Based on our observations, we hypothesize that the differences in the strengths of long-range correlation in DNA sequences are caused by the counteraction of two sets of biological events. One set includes insertion, deletion events caused by DNA polymerase stuttering and transposons, which tend to increase DNA long-range correlation. And the other set includes natural selection and DNA repair mechanisms, which try to eliminate the long-range correlation caused by the former events.

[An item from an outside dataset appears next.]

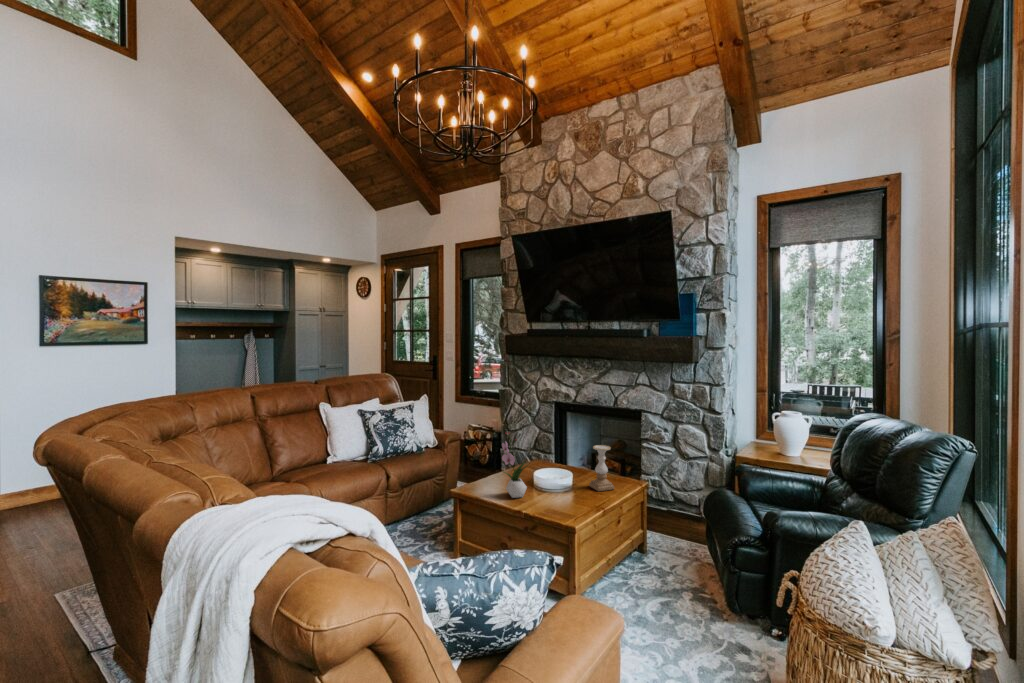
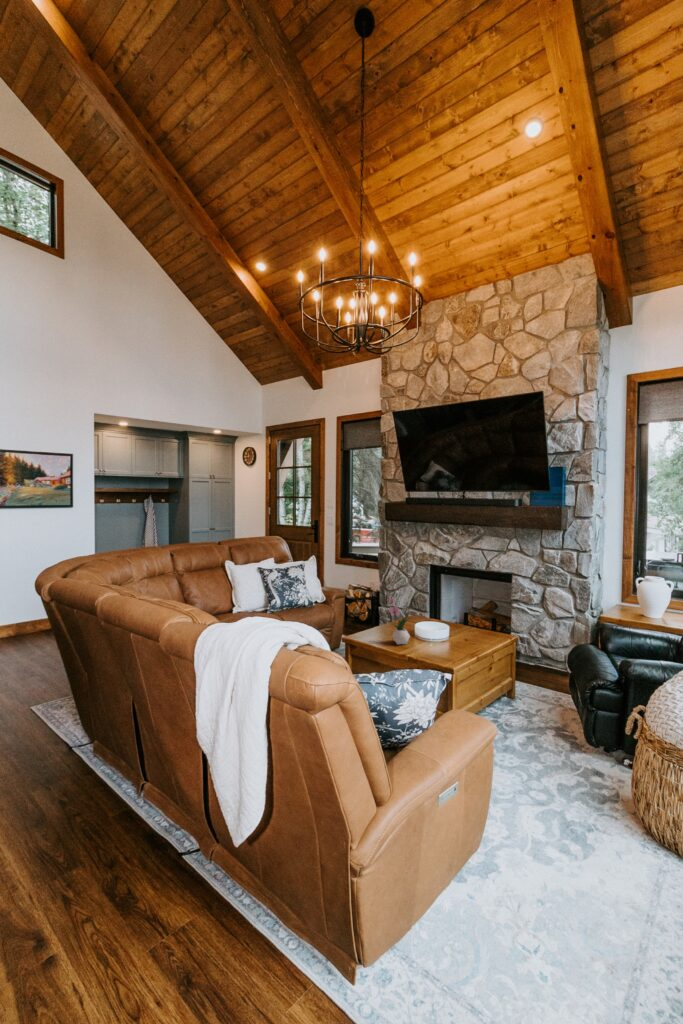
candle holder: present [589,445,614,491] -> none [464,602,487,642]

However, the coding regions are under a higher natural selection pressure and possess the transcription-coupled DNA repair mechanism that is unique to them. Thus, the stronger correlation-elimination forces in the coding regions can explain the weaker long-range correlation observed there than that in the non-coding regions. And the higher flexibility offered by larger genome sizes in the higher organisms allows the increase of long-range correlation in DNA sequences along the evolution tree.
To test our hypothesis, we designed a `Genome Grammar'. This is a stochastic grammar with primitives for many kinds of mathematical probability distributions. We can even generate a sequence with the same probability distribution as measured from biological data. Furthermore, there are tools that let one apply some hypothesized processes act on sequences obtained from the grammar. This enables biologists to apply any model and conduct evolutionary experiments 'in silico'.
Our observations also have potential significance for biotechnology application. Taking the advantage of highly efficient statistical algorithms in VALIS, the discovery of statistical differences in DNA coding and non-coding regions may lead to potential in vitro biochemistry technologies that can efficiently detect coding and non-coding regions without the effort of DNA sequencing.